SARAH STEAD
The Gateway (University of Alberta)
EDMONTON (CUP) ”“ If hobbits and orcs aren’t the kind of characters you prefer to cozy up to for a few hours in a movie theatre, then it may come as a pleasant surprise to you that Peter Jackson’s latest film leaves those mythical creatures behind.
Although the visionary director behind bringing J.R.R. Tolkien’s Lord of the Rings trilogy to the big screen is in the process of writing a screenplay for The Hobbit, for the past two years he’s been largely absorbed with bringing Alice Sebold’s bestselling novel The Lovely Bones to life.
“After doing Lord of the Rings and King Kong so close together, I wouldn’t say I was tired of big-budget fantasy films, but I certainly felt that I had to have a break from those type of films,” Jackson said.
“The Lovely Bones was a project that we partly chose because it was so different… As you read a well-written book, you start imagining what these people look like and you imagine the locations and the action, and before too long, you’ve got this little movie playing in your head. And then it doesn’t take much for me to get excited about the little movie that’s being inspired by the words in the book.”

The film centres around Susie Salmon (Saoirse Ronan), a 14-year-old girl who is raped and murdered after being lured into an underground den by a shady neighbour. Her spirit continues to exist in a special in-between world from which she watches her family, hoping to help them find the pieces to punish her killer.
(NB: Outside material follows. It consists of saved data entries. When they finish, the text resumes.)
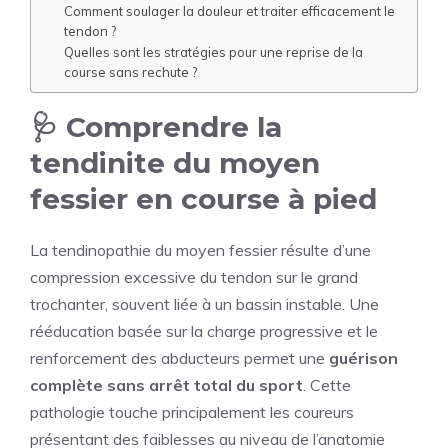
Comment soulager la douleur et traiter efficacement le
tendon ?
Quelles sont les stratégies pour une reprise de la
course sans rechute ?
🩺 Comprendre la
tendinite du moyen
fessier en course à pied
La tendinopathie du moyen fessier résulte d’une
compression excessive du tendon sur le grand
trochanter, souvent liée à un bassin instable. Une
rééducation basée sur la charge progressive et le
renforcement des abducteurs permet une
guérison
complète sans arrêt total du sport
. Cette
pathologie touche principalement les coureurs
présentant des faiblesses au niveau de l’anatomie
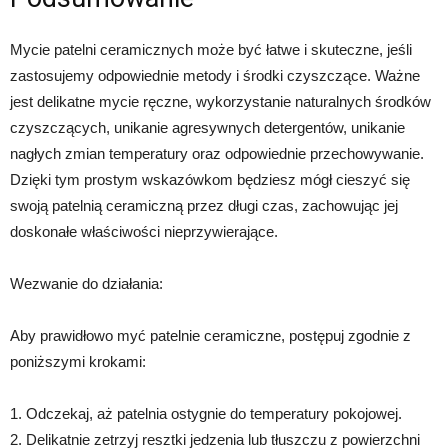
Mycie patelni ceramicznych może być łatwe i skuteczne, jeśli
zastosujemy odpowiednie metody i środki czyszczące. Ważne
jest delikatne mycie ręczne, wykorzystanie naturalnych środków
czyszczących, unikanie agresywnych detergentów, unikanie
nagłych zmian temperatury oraz odpowiednie przechowywanie.
Dzięki tym prostym wskazówkom będziesz mógł cieszyć się
swoją patelnią ceramiczną przez długi czas, zachowując jej
doskonałe właściwości nieprzywierające.
Wezwanie do działania:
Aby prawidłowo myć patelnie ceramiczne, postępuj zgodnie z
poniższymi krokami:
1. Odczekaj, aż patelnia ostygnie do temperatury pokojowej.
2. Delikatnie zetrzyj resztki jedzenia lub tłuszczu z powierzchni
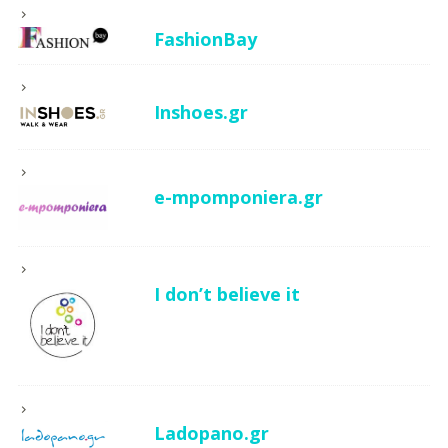
FashionBay
Inshoes.gr
e-mpomponiera.gr
I don’t believe it
Ladopano.gr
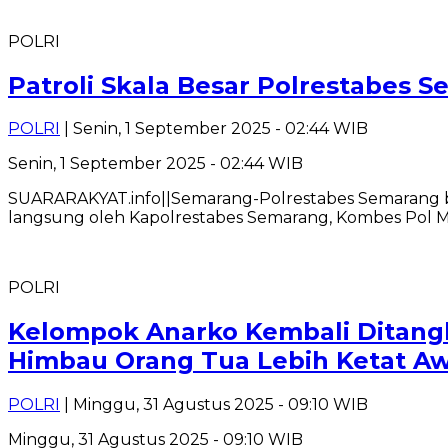
POLRI
Patroli Skala Besar Polrestabes 
POLRI
| Senin, 1 September 2025 - 02:44 WIB
Senin, 1 September 2025 - 02:44 WIB
SUARARAKYAT.info||Semarang-Polrestabes Semarang ber
langsung oleh Kapolrestabes Semarang, Kombes Pol M
POLRI
Kelompok Anarko Kembali Ditangk
Himbau Orang Tua Lebih Ketat Aw
POLRI
| Minggu, 31 Agustus 2025 - 09:10 WIB
Minggu, 31 Agustus 2025 - 09:10 WIB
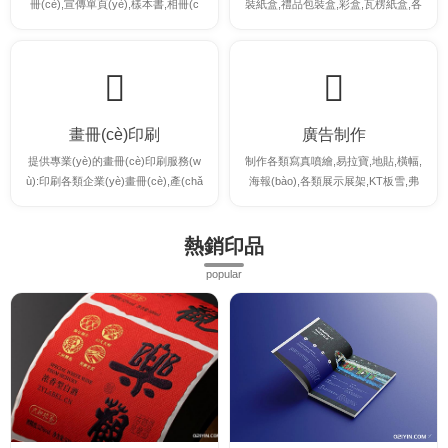
冊(cè),宣傳單頁(yè),樣本書,相冊(c
裝紙盒,禮品包裝盒,彩盒,瓦楞紙盒,各
è),菜譜,名片,不干膠等印刷。
類卡紙彩盒等。
畫冊(cè)印刷
廣告制作
提供專業(yè)的畫冊(cè)印刷服務(w
制作各類寫真噴繪,易拉寶,地貼,橫幅,
ù):印刷各類企業(yè)畫冊(cè),產(chǎ
海報(bào),各類展示展架,KT板雪,弗
n)品畫冊(cè),說(shuō)明書,宣傳冊(c
板等各類廣告制作
è)等各類畫冊(cè)印刷
熱銷印品
popular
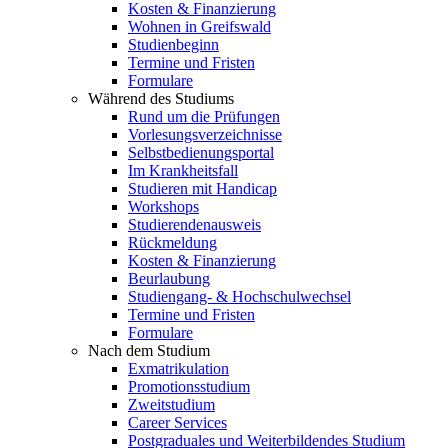
Kosten & Finanzierung
Wohnen in Greifswald
Studienbeginn
Termine und Fristen
Formulare
Während des Studiums
Rund um die Prüfungen
Vorlesungsverzeichnisse
Selbstbedienungsportal
Im Krankheitsfall
Studieren mit Handicap
Workshops
Studierendenausweis
Rückmeldung
Kosten & Finanzierung
Beurlaubung
Studiengang- & Hochschulwechsel
Termine und Fristen
Formulare
Nach dem Studium
Exmatrikulation
Promotionsstudium
Zweitstudium
Career Services
Postgraduales und Weiterbildendes Studium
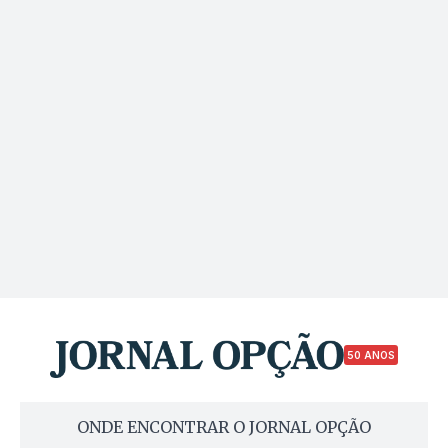
50 ANOS
ONDE ENCONTRAR O JORNAL OPÇÃO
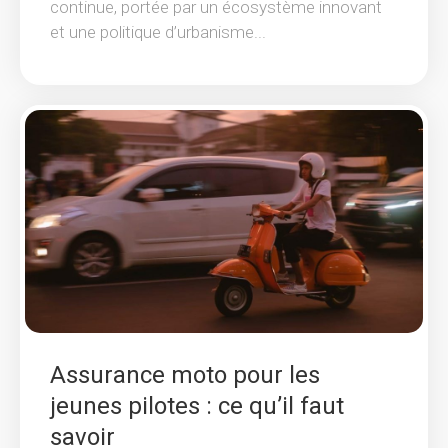
continue, portée par un écosystème innovant
et une politique d’urbanisme...
Assurance moto pour les
jeunes pilotes : ce qu’il faut
savoir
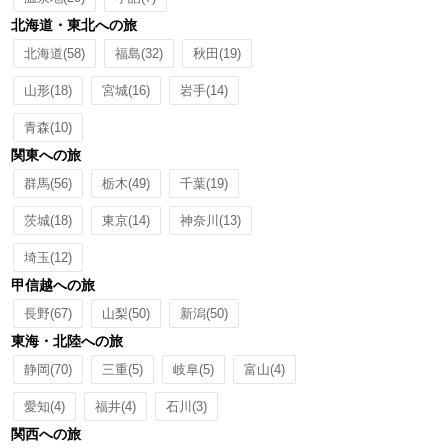
北海道・東北への旅
北海道
(58)
福島
(32)
秋田
(19)
山形
(18)
宮城
(16)
岩手
(14)
青森
(10)
関東への旅
群馬
(56)
栃木
(49)
千葉
(19)
茨城
(18)
東京
(14)
神奈川
(13)
埼玉
(12)
甲信越への旅
長野
(67)
山梨
(50)
新潟
(50)
東海・北陸への旅
静岡
(70)
三重
(5)
岐阜
(5)
富山
(4)
愛知
(4)
福井
(4)
石川
(3)
関西への旅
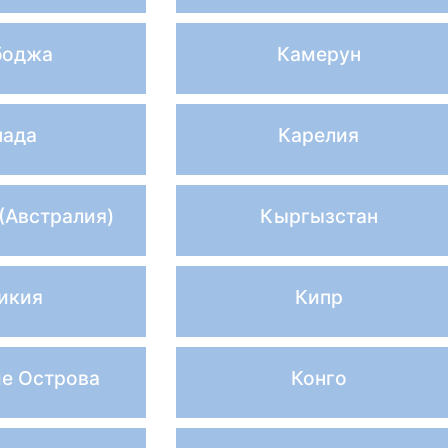
боджа
Камерун
нада
Карелия
(Австралия)
Кыргызстан
икия
Кипр
е Острова
Конго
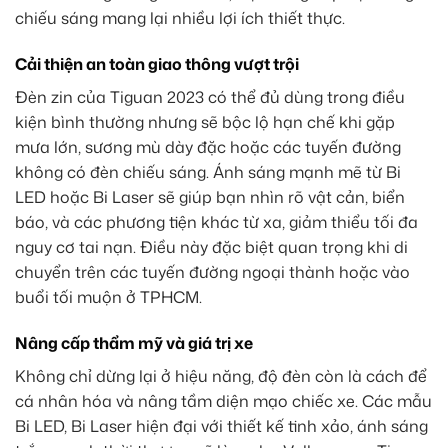
chiếu sáng mang lại nhiều lợi ích thiết thực.
Cải thiện an toàn giao thông vượt trội
Đèn zin của Tiguan 2023 có thể đủ dùng trong điều
kiện bình thường nhưng sẽ bộc lộ hạn chế khi gặp
mưa lớn, sương mù dày đặc hoặc các tuyến đường
không có đèn chiếu sáng. Ánh sáng mạnh mẽ từ Bi
LED hoặc Bi Laser sẽ giúp bạn nhìn rõ vật cản, biển
báo, và các phương tiện khác từ xa, giảm thiểu tối đa
nguy cơ tai nạn. Điều này đặc biệt quan trọng khi di
chuyển trên các tuyến đường ngoại thành hoặc vào
buổi tối muộn ở TPHCM.
Nâng cấp thẩm mỹ và giá trị xe
Không chỉ dừng lại ở hiệu năng, độ đèn còn là cách để
cá nhân hóa và nâng tầm diện mạo chiếc xe. Các mẫu
Bi LED, Bi Laser hiện đại với thiết kế tinh xảo, ánh sáng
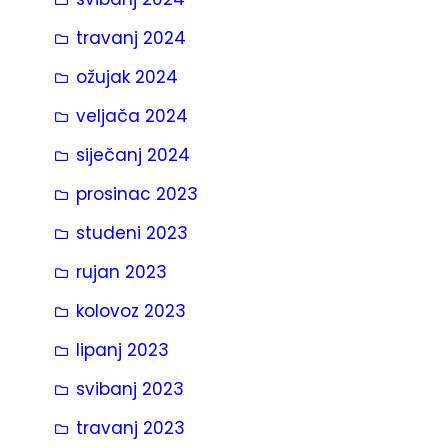
travanj 2024
ožujak 2024
veljača 2024
siječanj 2024
prosinac 2023
studeni 2023
rujan 2023
kolovoz 2023
lipanj 2023
svibanj 2023
travanj 2023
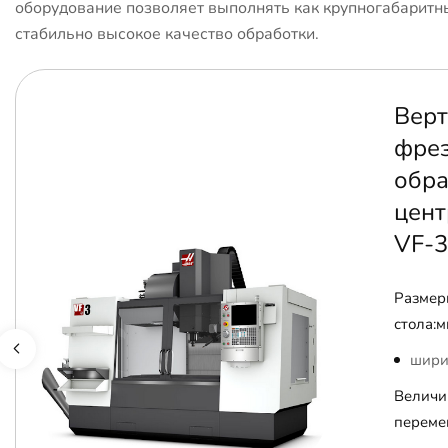
оборудование позволяет выполнять как крупногабаритны
стабильно высокое качество обработки.
Верт
фре
обр
цент
VF-3
Размер
стола:м
шири
Величи
переме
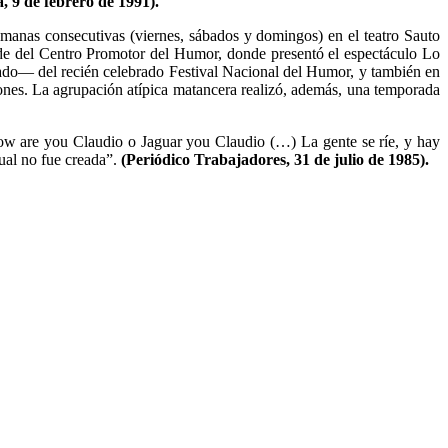
 9 de febrero de 1991).
manas consecutivas (viernes, sábados y domingos) en el teatro Sauto
de del Centro Promotor del Humor, donde presentó el espectáculo Lo
urado— del recién celebrado Festival Nacional del Humor, y también en
ones. La agrupación atípica matancera realizó, además, una temporada
ow are you Claudio o Jaguar you Claudio (…) La gente se ríe, y hay
cual no fue creada”.
(Periódico Trabajadores, 31 de julio de 1985).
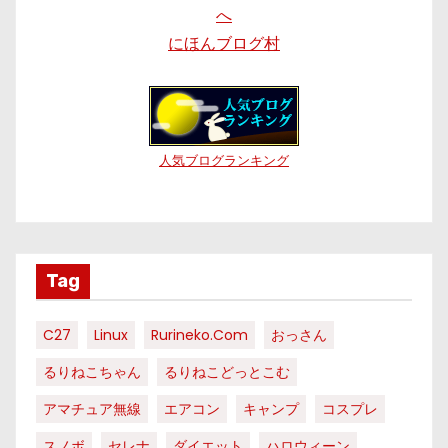
にほんブログ村
人気ブログランキング
Tag
C27
Linux
Rurineko.com
おっさん
るりねこちゃん
るりねこどっとこむ
アマチュア無線
エアコン
キャンプ
コスプレ
スノボ
セレナ
ダイエット
ハロウィーン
At first glance, the only two things The Lovely Bones and the Rings’ franchise would seem to have in common is that they were originally novels, but according to Jackson, the two projects are a lot more alike than it seems.
“I always make the movies that I’d want to watch,” he said simply. “The movies that I like watching are escapist movies… I have no interest in seeing movies about people like me or you or people that have regular jobs, or live a regular life — those things don’t interest me… I like being swept away into an adventure that I know I’m never going to have in my real life, seeing and meeting characters that I’m never going to meet because they’re so outrageous, or things that happen on screen and they’re never going to be part of my real life.”
In addition to creating the fantastical world that Susie exists in for much of the film, Jackson had questions about mortality on his mind during production. While he’s hesitant to offer his personal outlook on the afterlife, the power to play with the possibilities of the soul’s final destination was “one of the attractive things about The Lovely Bones.”
“That’s obviously a question that we all wonder about. It’s in the back of everybody’s mind, especially if you lose people who are close to you. You wonder what’s happened to them, and (if) they’re still around, and can they see you and hear you? All those sorts of questions are fascinating questions, and they’re emotional questions,” Jackson says.
In a sense, Jackson also got to play God as he decided during the writing of the screenplay which of author Sebold’s characters would come to life on screen and which would stay between the pages of her novel. Some of the cuts had to happen for the simple reason that it wasn’t feasible to make a five-hour-long film, but Jackson mourned the loss of those characters, scenes and subtleties all the same.
“I’m realizing that when you adapt a book, you can only really put half the book into the film,” he sighs. “(There are) passages of the book that you really liked, that you assumed you’d put into the movie, but you suddenly haven’t got time for them.”
It’s difficult, he says, “to say goodbye to characters and to scenes that you were looking forward to doing.”
Despite losing some characters that he was looking forward to meeting, Jackson glows when he talks about the actors who played the characters he did keep. He confesses that after working with Mike Imperioli, he watched every episode of The Sopranos in a span of three weeks. And when it comes to Saoirse Ronan, whom Jackson cast solely from her audition tape, he makes no qualms about predicting the youngster’s future career trajectory.
“She’s an Irish actress, but she puts on a perfect American accent,” Jackson laughed. “She was 13 years old, I think, when we first met her, and cast her in the film… Acting is never about pretending. It’s about making it real — and when she’s crying on screen, she’s really crying, because she’s thinking about things that are making her cry… I think she’s going to have a terrific career. She reminds me of a young Cate Blanchett, actually.”
Jackson also shares that he has a daughter close in age to Ronan, and that despite some of the violent themes, making a film that he could share with his daughter was a priority.
“We felt a responsibility to make it real, but (we didn’t) want to make it gratuitous or explicit. The film’s about a murder, but we don’t show the murder on screen. We didn’t want to do that, because we didn’t want that to be the defining moment of the film. We wanted Susie’s murder (to be) the catalyst that starts our story going. But it’s not a film about her murder. It’s a film about what happens after.”